One of the first major obstacles I encountered was the fact that we had used Unity's native terrain system to sculpt the world for Re:Fresh. While it was super useful for us to quickly iterate and carve out the environment, when I started looking for tutorials on how to do a dynamic footstep system I wasn't able to find any tutorials for Unity terrain and Wwise. In fact, there were barely any tutorials online for dynamic footstep systems in Unity in general! However I did find a 2 tutorials that I was able to take parts of each of them to create my own system that worked for Re:Fresh.

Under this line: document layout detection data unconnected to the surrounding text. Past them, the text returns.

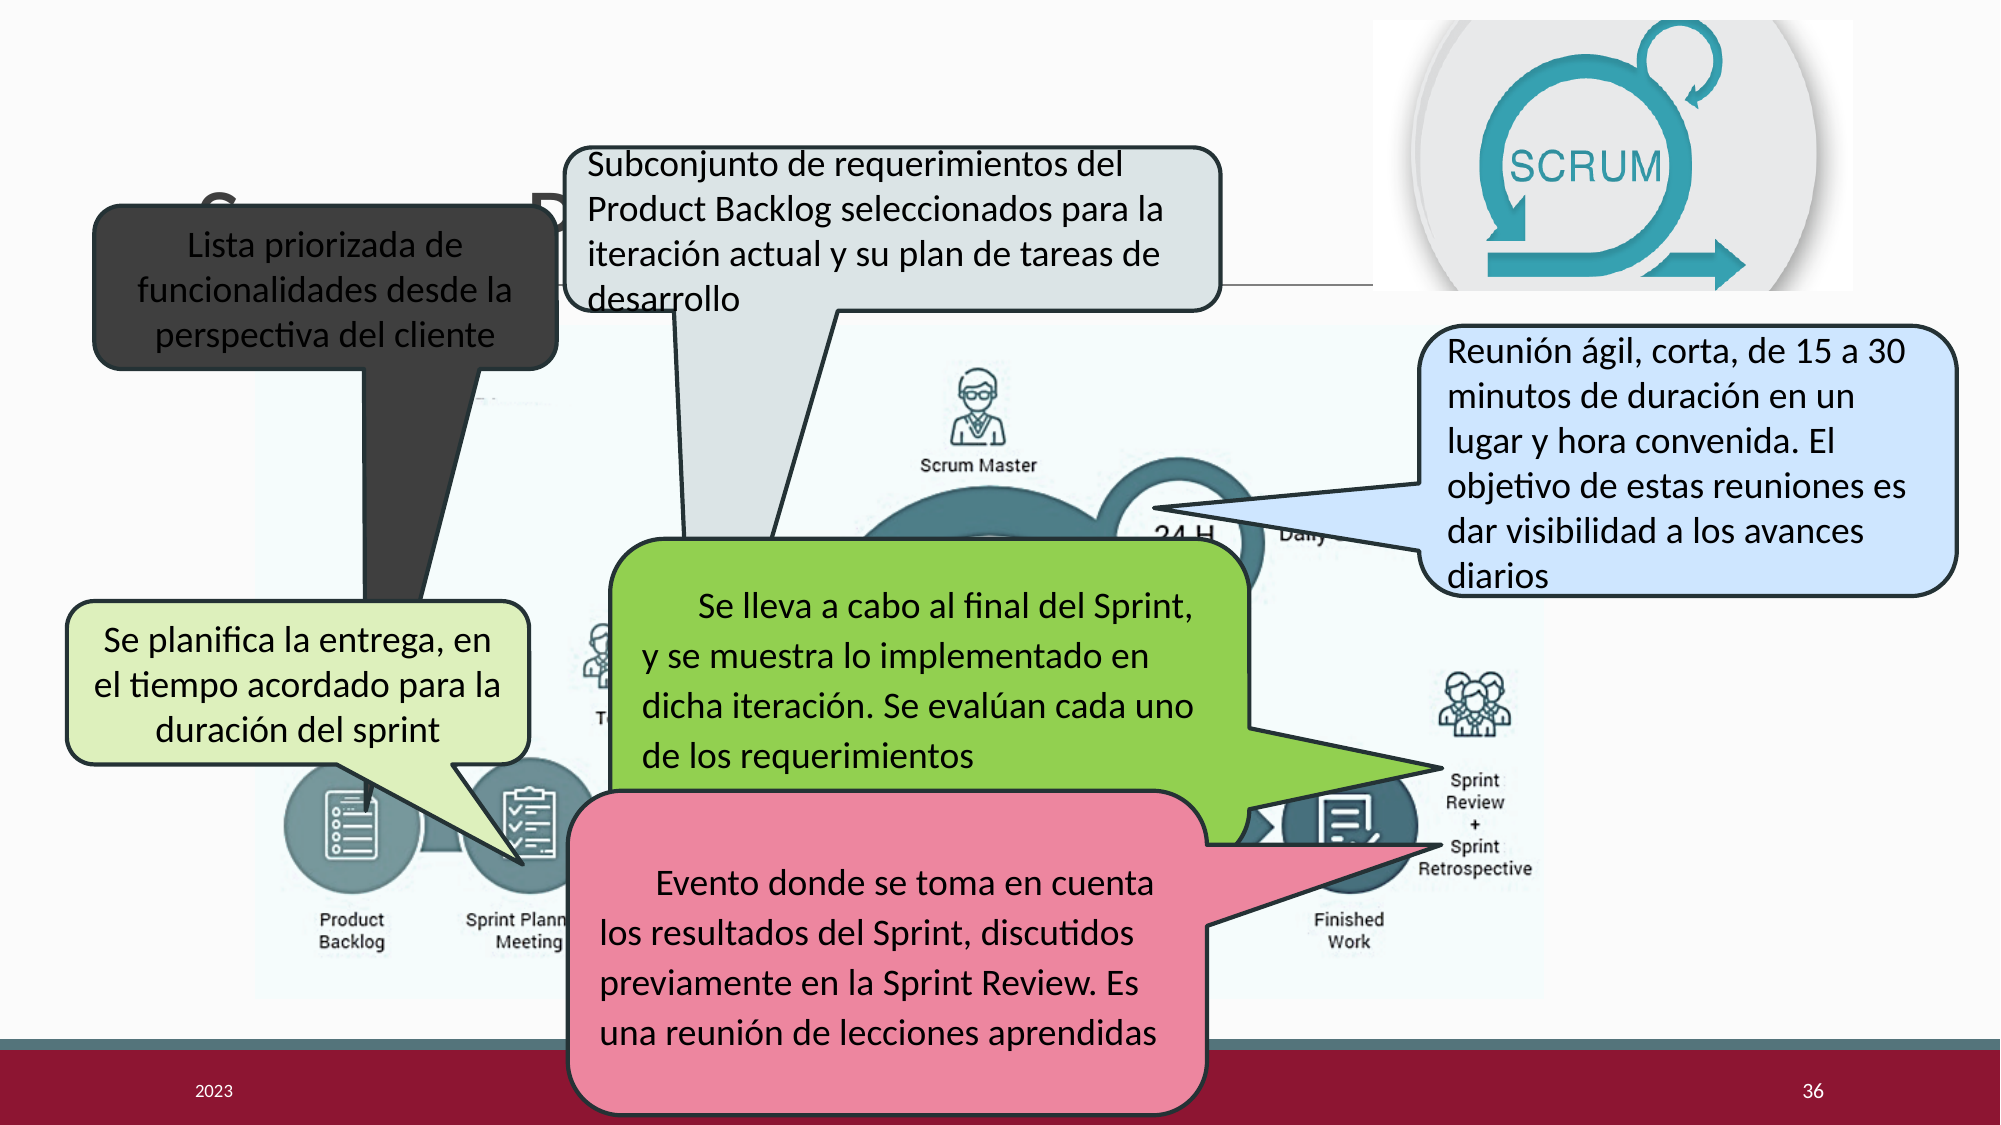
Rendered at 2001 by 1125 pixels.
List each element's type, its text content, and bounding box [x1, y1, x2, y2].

text_box Evento donde se toma en cuenta los resultados del Sprint, discutidos previamente en la Sprint Review. Es una reunión de lecciones aprendidas [565, 1007, 1210, 1118]
text_box Lista priorizada de funcionalidades desde la perspectiva del cliente [92, 203, 559, 372]
slide_number 36 [1624, 1059, 1840, 1120]
footer Ingeniería de Software I [604, 1059, 1396, 1120]
text_box Reunión ágil, corta, de 15 a 30 minutos de duración en un lugar y hora convenida. El objetivo de estas reuniones es dar visibilidad a los avances diarios [1458, 323, 1959, 599]
picture [255, 325, 1544, 999]
text_box Subconjunto de requerimientos del Product Backlog seleccionados para la iteración actual y su plan de tareas de desarrollo [562, 145, 1223, 324]
picture [1373, 20, 1853, 292]
slide_number 2023 [180, 1059, 586, 1120]
title Scrum - Proceso [180, 47, 1368, 285]
text_box Se planifica la entrega, en el tiempo acordado para la duración del sprint [64, 598, 250, 767]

The first tutorial I found was THIS tutorial by Michael G Wagner of Drexel University. This tutorial was the one that made me realize the problem I was in with Re:Fresh having used Unity terrain. I knew that the idea of checking all the objects the player ran over would be necessary for the placed objects in the world, but it didn't solve my issue for when the player was walking on just the terrain. We had stone, sand, mud, and grass terrain...so how do I solve for all of those different types of materials when it's all just painted terrain?

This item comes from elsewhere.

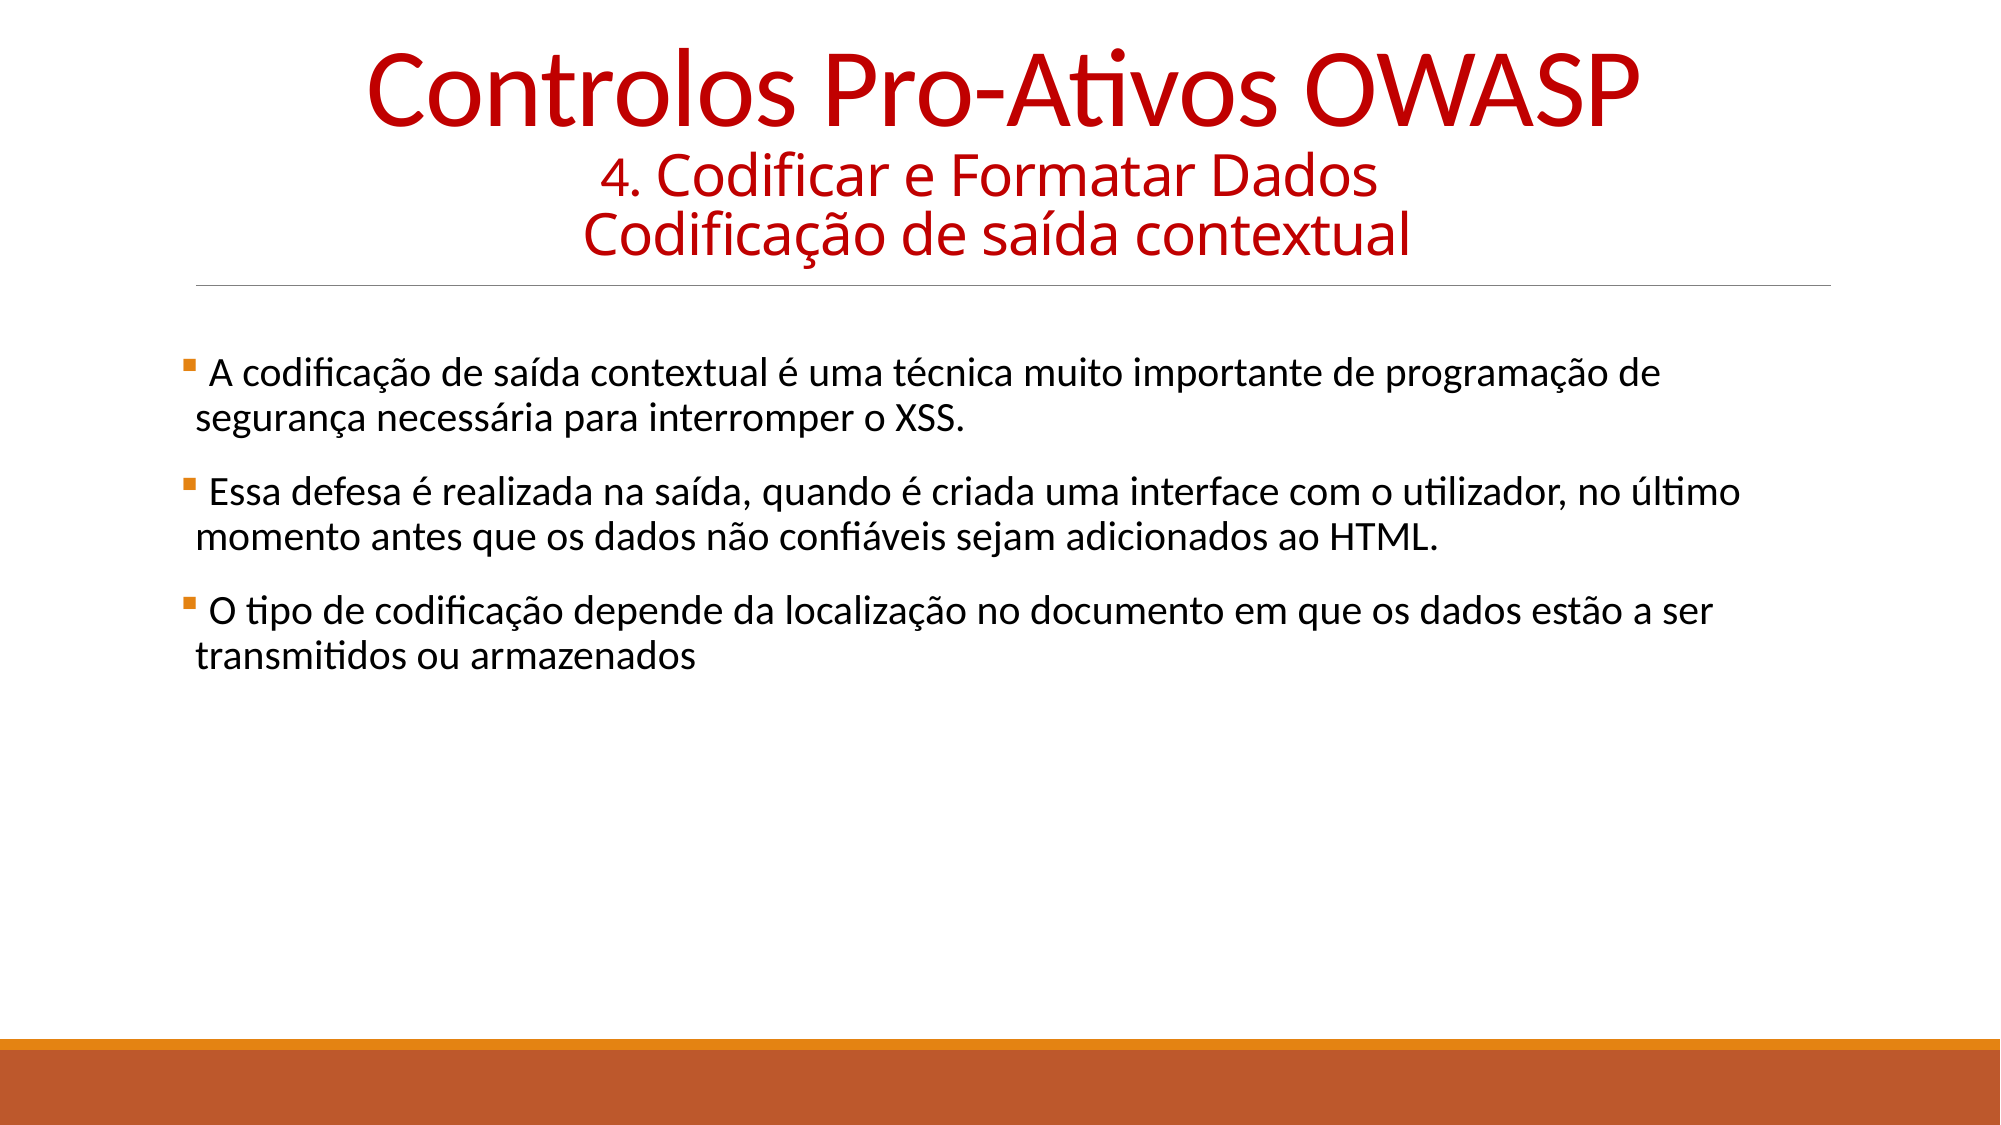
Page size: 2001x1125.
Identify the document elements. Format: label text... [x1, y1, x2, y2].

title Controlos Pro-Ativos OWASP 4. Codificar e Formatar Dados Codificação de saída contextual [179, 0, 1830, 276]
list A codificação de saída contextual é uma técnica muito importante de programação de segurança necessária para interromper o XSS. Essa defesa é realizada na saída, quando é criada uma interface com o utilizador, no último momento antes que os dados não confiáveis sejam adicionados ao HTML. O tipo de codificação depende da localização no documento em que os dados estão a ser transmitidos ou armazenados [180, 342, 1830, 1003]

The next tutorial I found that helped bring all of this together was THIS tutorial by Natty GameDev. It used a raycast to ping to the terrain underneath the player, and combined that with another script that could determine the weight values of the painted terrain to return what painted terrain the player was standing on.

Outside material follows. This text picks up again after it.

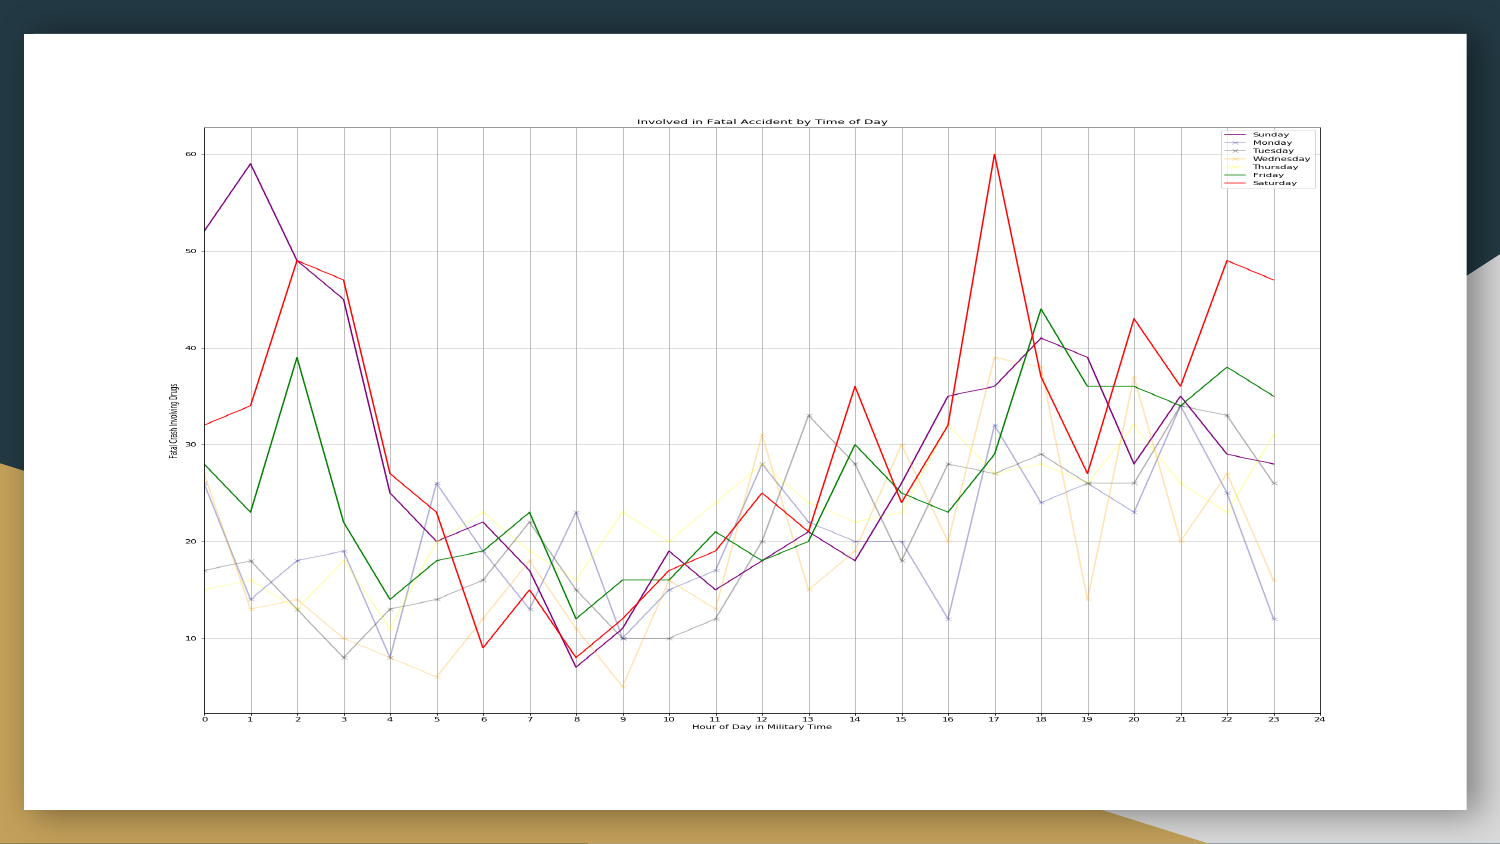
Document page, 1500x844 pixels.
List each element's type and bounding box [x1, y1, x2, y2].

I created scriptable objects for every type of footstep in my switch group in Wwise, and assigned those switches to the scriptable objects. I then combined both tutorials so that when the player was on terrain OR an object the raycast could tell the footstep swapper script to trigger a scriptable object that would then change the switch in Wwise to the corect footstep group. After testing and getting the implementation working correctly, I put the raycast checker on the animation event timeline so the raycast pings only a few frames before foot contact so it's not firing in update and eating into compute resources.
Here is a quick video breaking showing the process created above with some visual representations
Postmortem
I learned so much during the development of this game. Going into the project, I'd worked on only a handful of games, and none of them to the same scope as this project. I learned how I liked to work, what parts of development I enjoy vs parts that are stressful and difficult for myself, and how to work hand in hand with other disciplines to work towards a more cohesive goal. I found out that I personally really enjoy the technical side of audio design/implementation, and struggle a lot with the more creative sound design aspects. However learning this about myself motivated myself to want to become a better sound designer and more rounded developer. This was one of most enjoyable projects I've had the pleasure to work on, and a huge shoutout to the rest of Merge Conflict (Connor, Karina, Jospeh, Ethan, and Melody) for allowing me the opportunity to work on Re:Fresh.